Key Concept: Two Heaps (Max-Heap + Min-Heap) - Maintain two heaps: max-heap for smaller half, min-heap for larger half. Median is either the max of smaller half, min of larger half, or their average.

Balance: Keep heaps balanced in size (differ by at most 1).

# The median is the middle value in an ordered integer list.
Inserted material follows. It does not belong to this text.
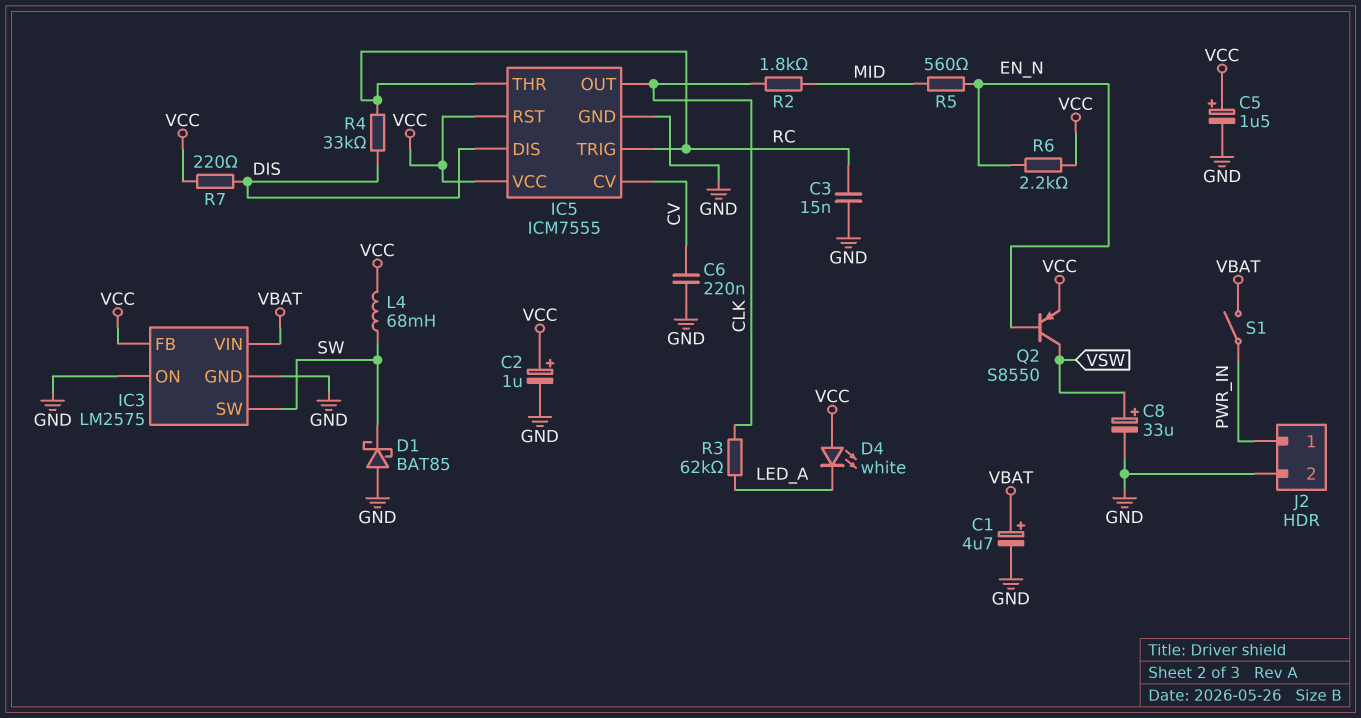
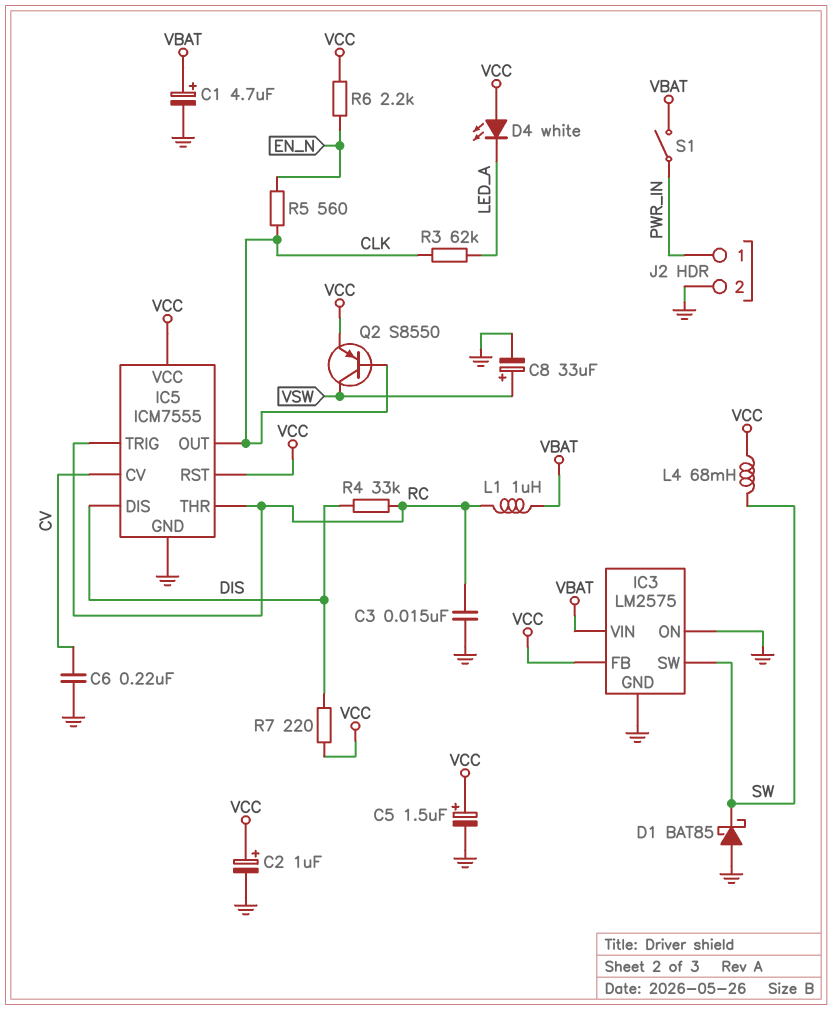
L1: none -> 1uH (RC, VBAT)
Q2: PNP S8550 (B EN_N, C VSW, E VCC) -> PNP S8550 (B CLK, C VSW, E VCC)
R2: 1.8k (CLK, MID) -> none
R5: 560 (EN_N, MID) -> 560 (CLK, EN_N)

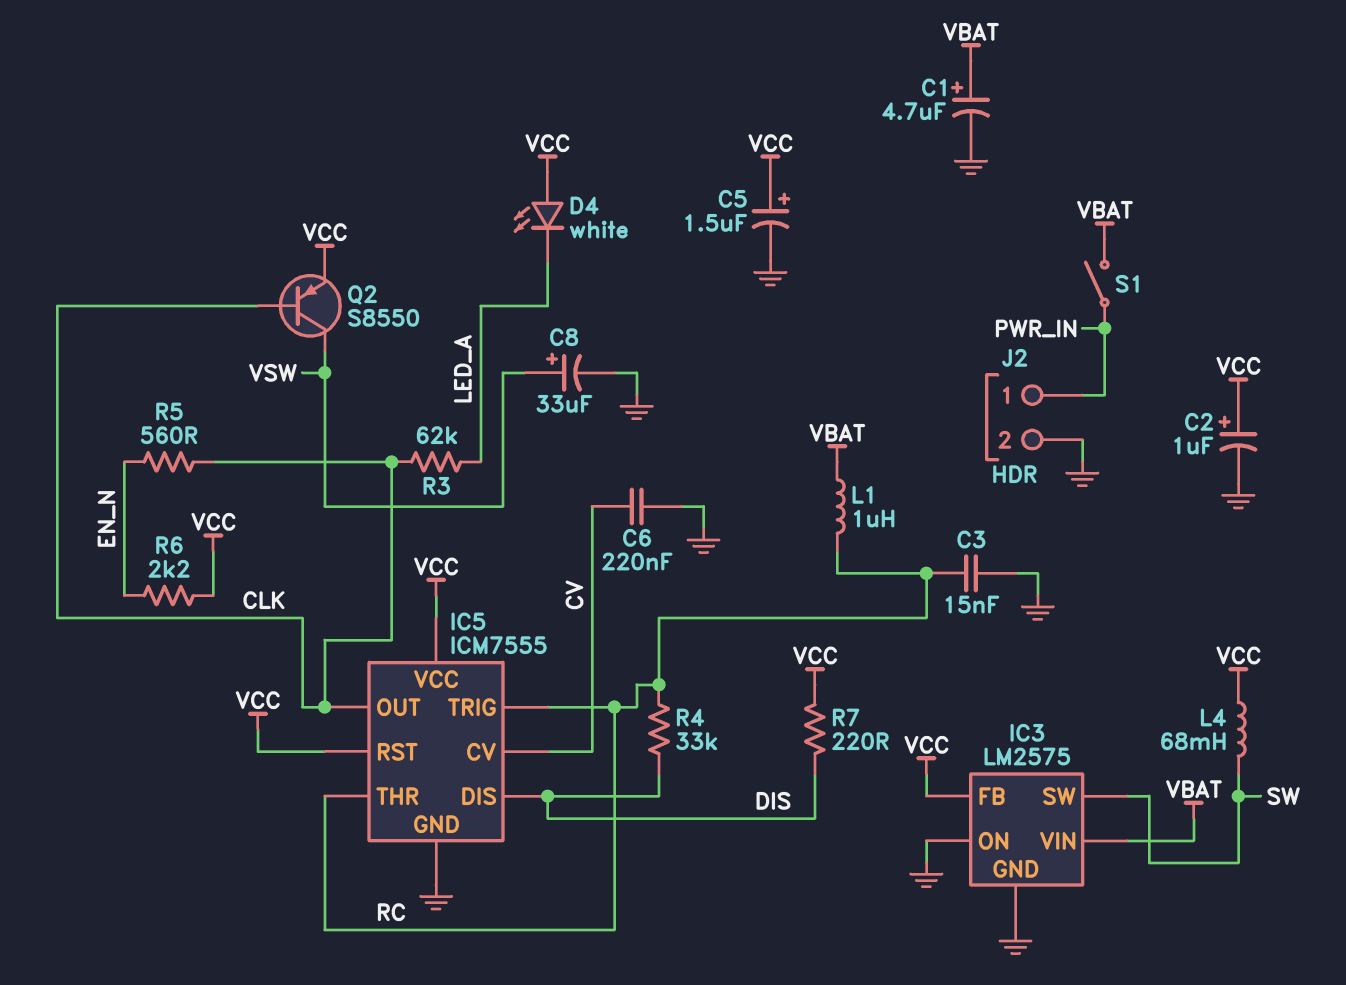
D1: schottky BAT85 (A GND, K SW) -> none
If the size of
# the list is even, there is no middle value, and the median is the mean of
# the two middle values.
# Implement the MedianFinder class with:
# - MedianFinder() initializes the object.
# - void addNum(int num) adds num to the data structure.
# - double findMedian() returns the median of all elements so far.
#
# Example 1:
# Input: ["MedianFinder", "addNum", "addNum", "findMedian", "addNum", "findMedian"]
#        [[], [1], [2], [], [3], []]
# Output: [null, null, null, 1.5, null, 2.0]
#
# Constraints:
# -10^5 <= num <= 10^5
# There will be at least one element before calling findMedian.
# At most 5 * 10^4 calls will be made to addNum and findMedian.

import heapq

class MedianFinder:
    def __init__(self):
        # Max-heap for smaller half (negate values for max-heap in Python)
        self.small = []  # max-heap (use negative values)
        # Min-heap for larger half
        self.large = []  # min-heap

    def addNum(self, num: int) -> None:
        # Always add to small (max-heap) first
        heapq.heappush(self.small, -num)

        # Ensure every element in small <= every element in large
        if self.small and self.large and (-self.small[0] > self.large[0]):
            val = -heapq.heappop(self.small)
            heapq.heappush(self.large, val)
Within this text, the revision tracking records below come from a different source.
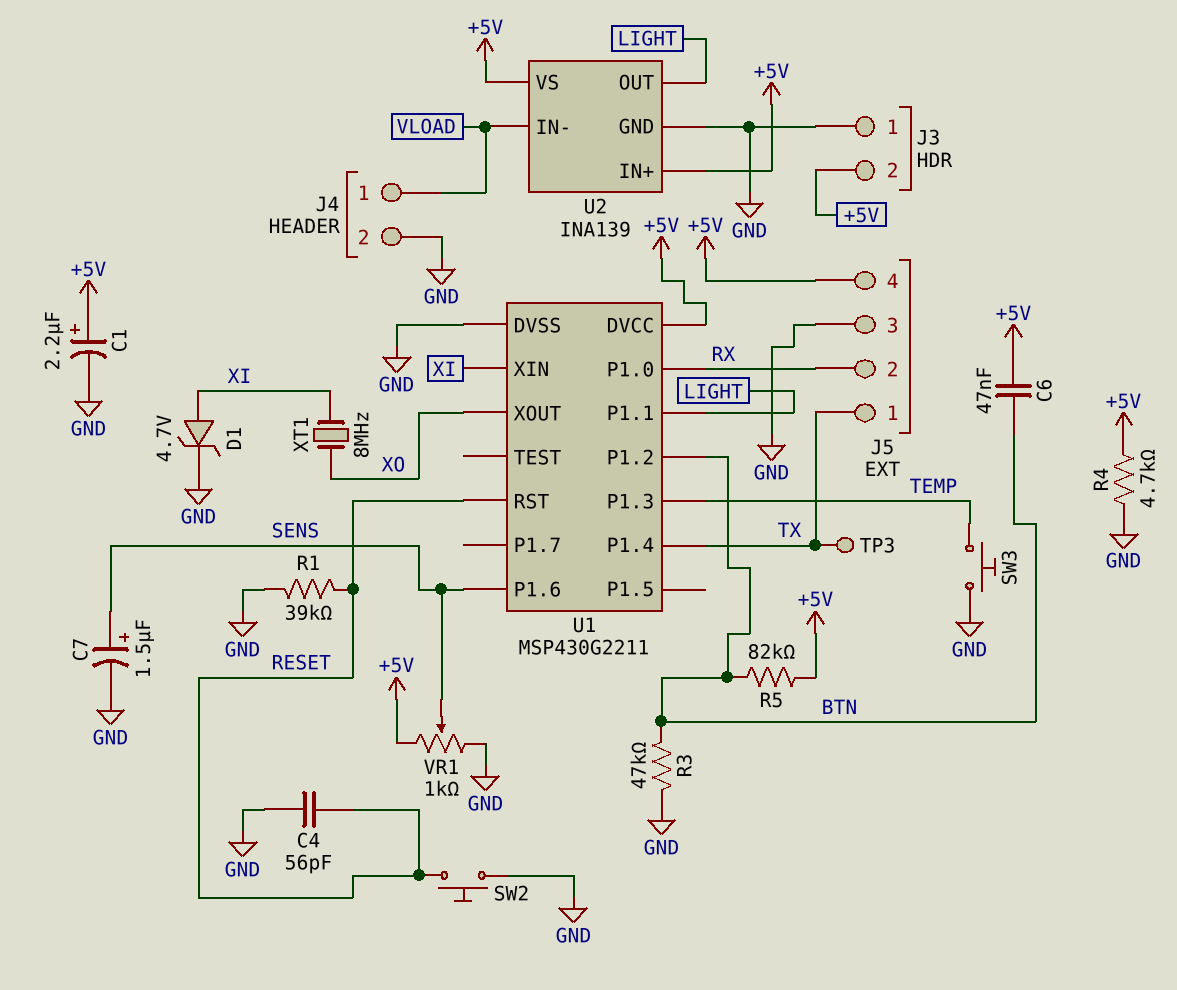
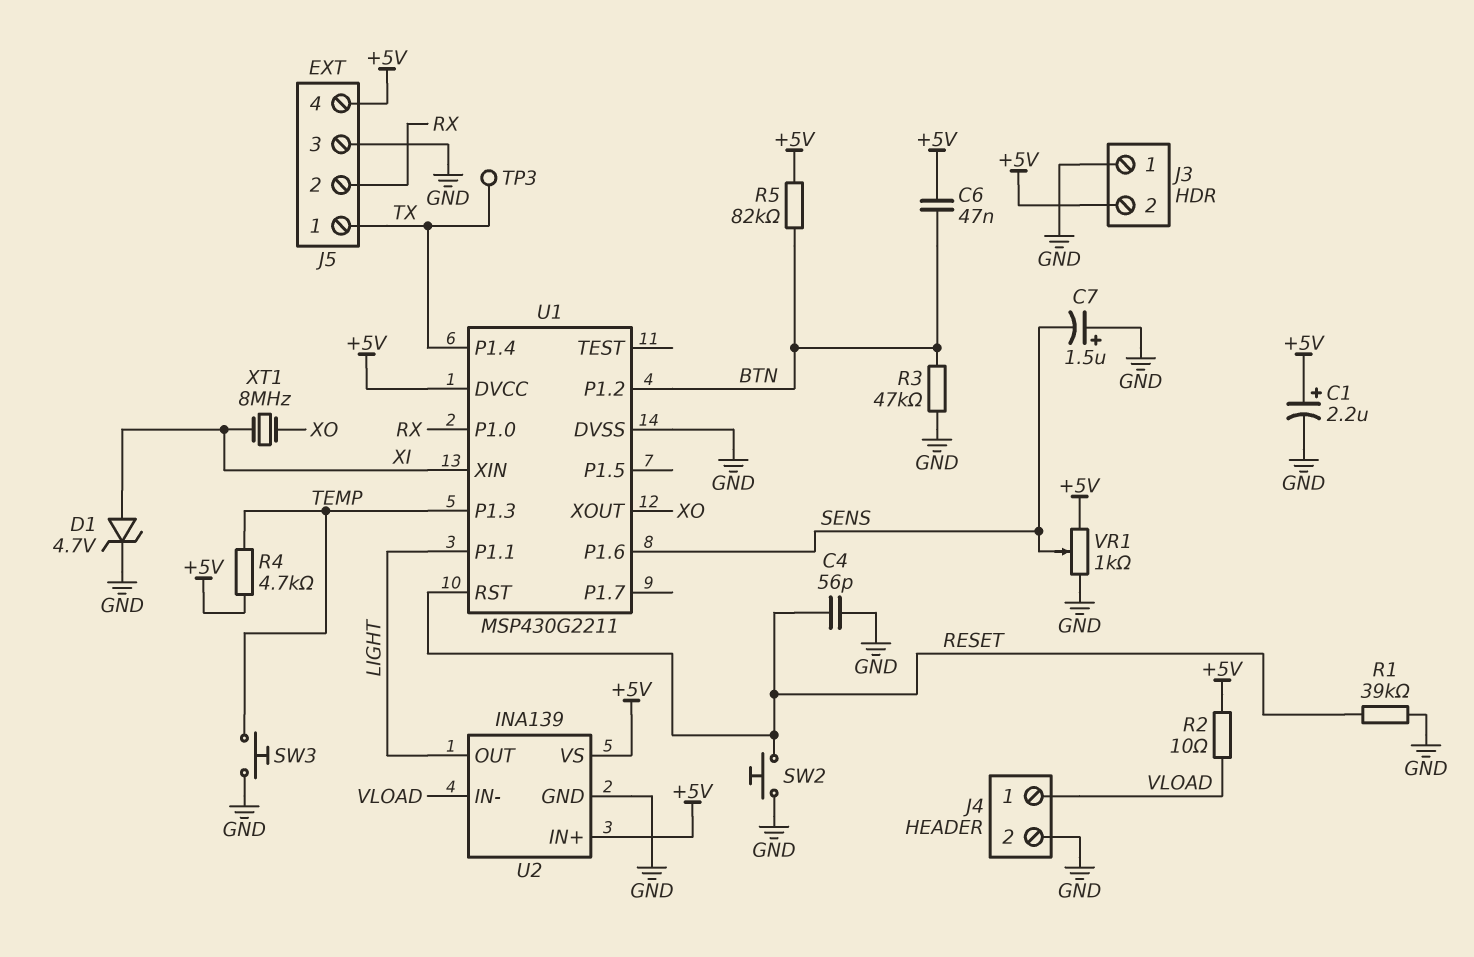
C7: 1.5uF (plus SENS, minus GND) -> 1.5uF (plus GND, minus SENS)
R2: none -> 10 (+5V, VLOAD)
R4: 4.7k (+5V, GND) -> 4.7k (+5V, TEMP)

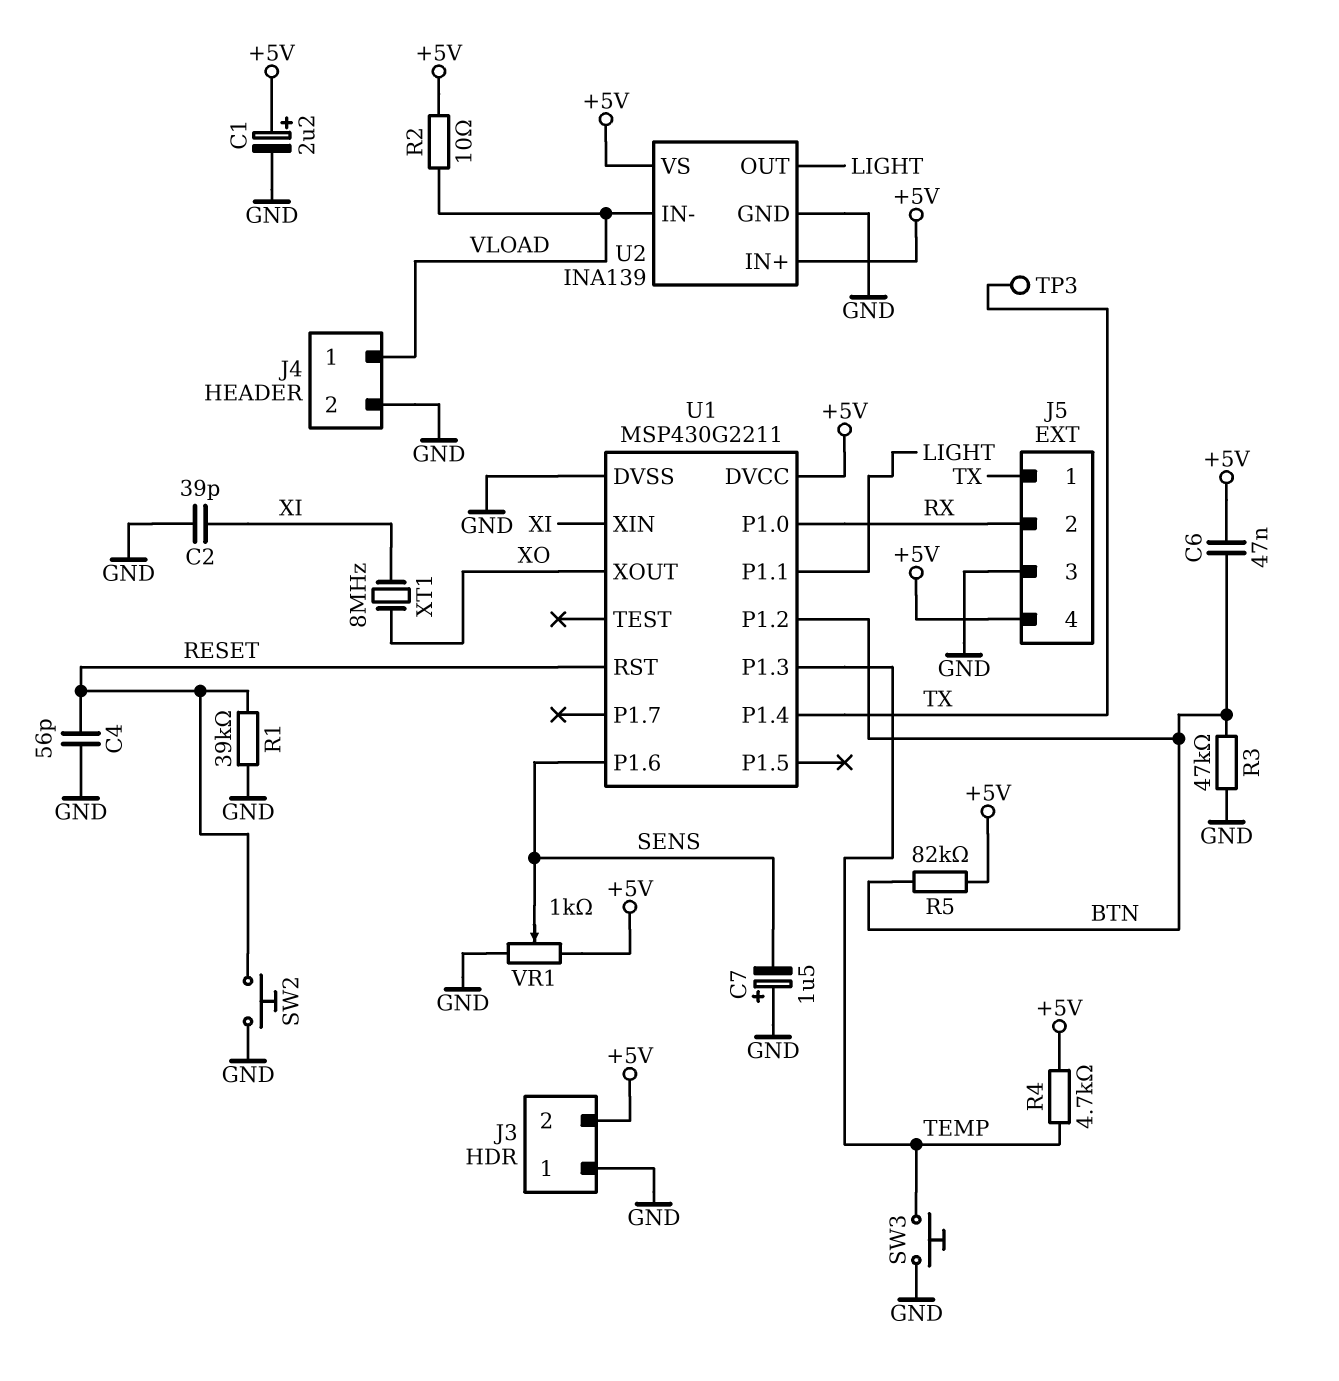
C2: none -> 39pF (GND, XI)
D1: zener 4.7V (A XI, K GND) -> none

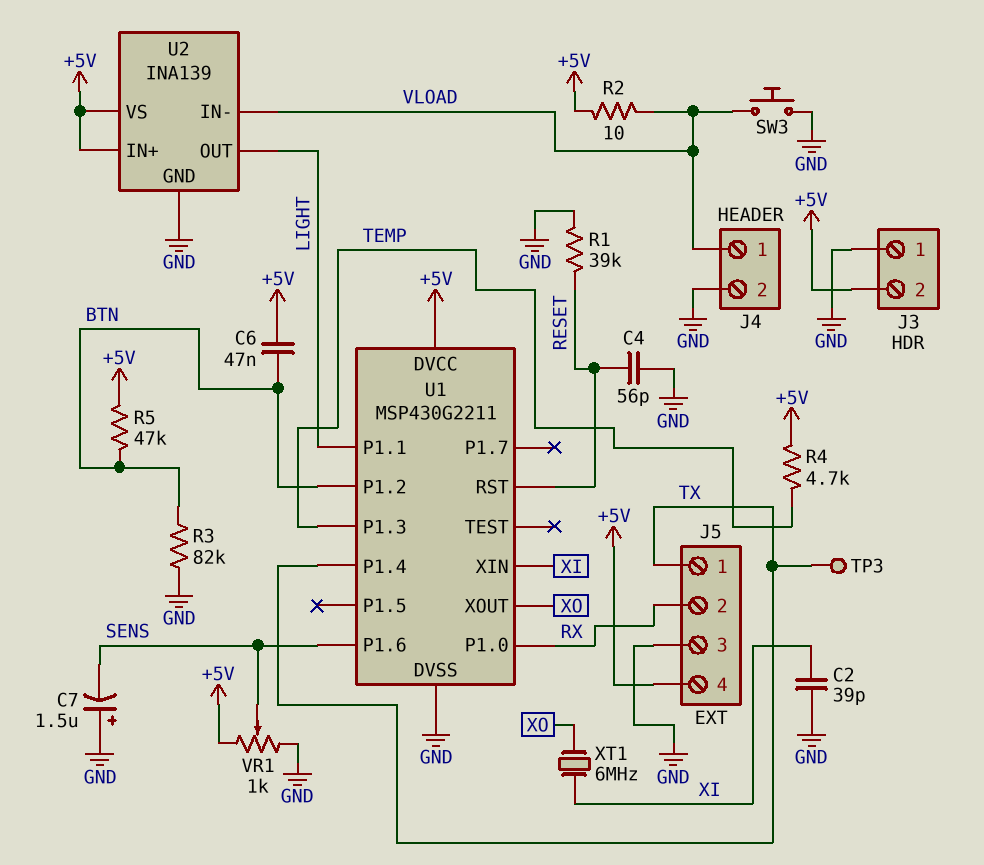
C1: 2.2uF (plus +5V, minus GND) -> none
R3: 47k (BTN, GND) -> 82k (BTN, GND)
R5: 82k (+5V, BTN) -> 47k (+5V, BTN)
SW2: button (GND, RESET) -> none
SW3: button (GND, TEMP) -> button (GND, VLOAD)
XT1: 8MHz (XI, XO) -> 6MHz (XI, XO)

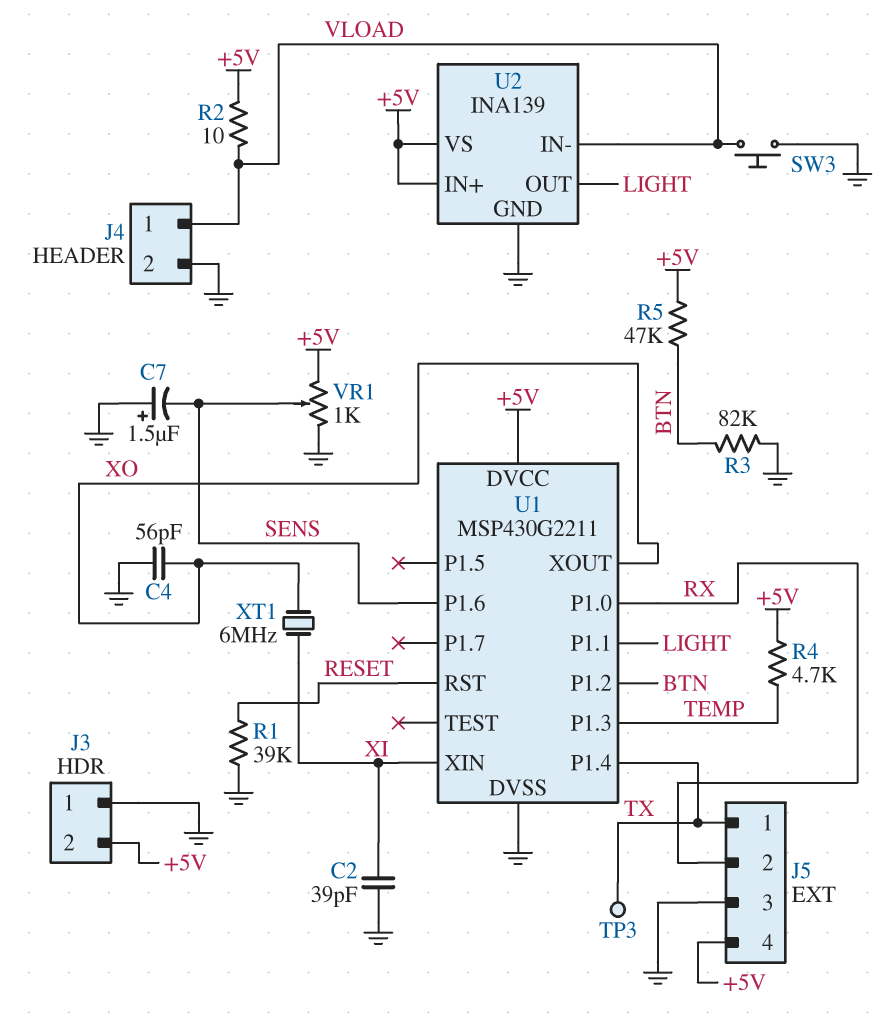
C4: 56pF (GND, RESET) -> 56pF (GND, XO)
C6: 47nF (+5V, BTN) -> none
        # Balance the heaps (small can have at most 1 more element)
        if len(self.small) > len(self.large) + 1:
            val = -heapq.heappop(self.small)
            heapq.heappush(self.large, val)
        if len(self.large) > len(self.small):
            val = heapq.heappop(self.large)
            heapq.heappush(self.small, -val)

    def findMedian(self) -> float:
        # If odd number of elements, median is max of small heap
        if len(self.small) > len(self.large):
            return -self.small[0]
        # If even, median is average of tops of both heaps
        return (-self.small[0] + self.large[0]) / 2.0

# Time Complexity:
#   addNum: O(log n) - heap operations
#   findMedian: O(1) - just peek at heap tops
# Space Complexity: O(n) - storing all numbers
#
# Key Pattern: Two heaps for running median
# small (max-heap): stores smaller half
# large (min-heap): stores larger half
# Median is at the "meeting point" of the two heaps
#
# This pattern extends to: sliding window median, median in stream, etc.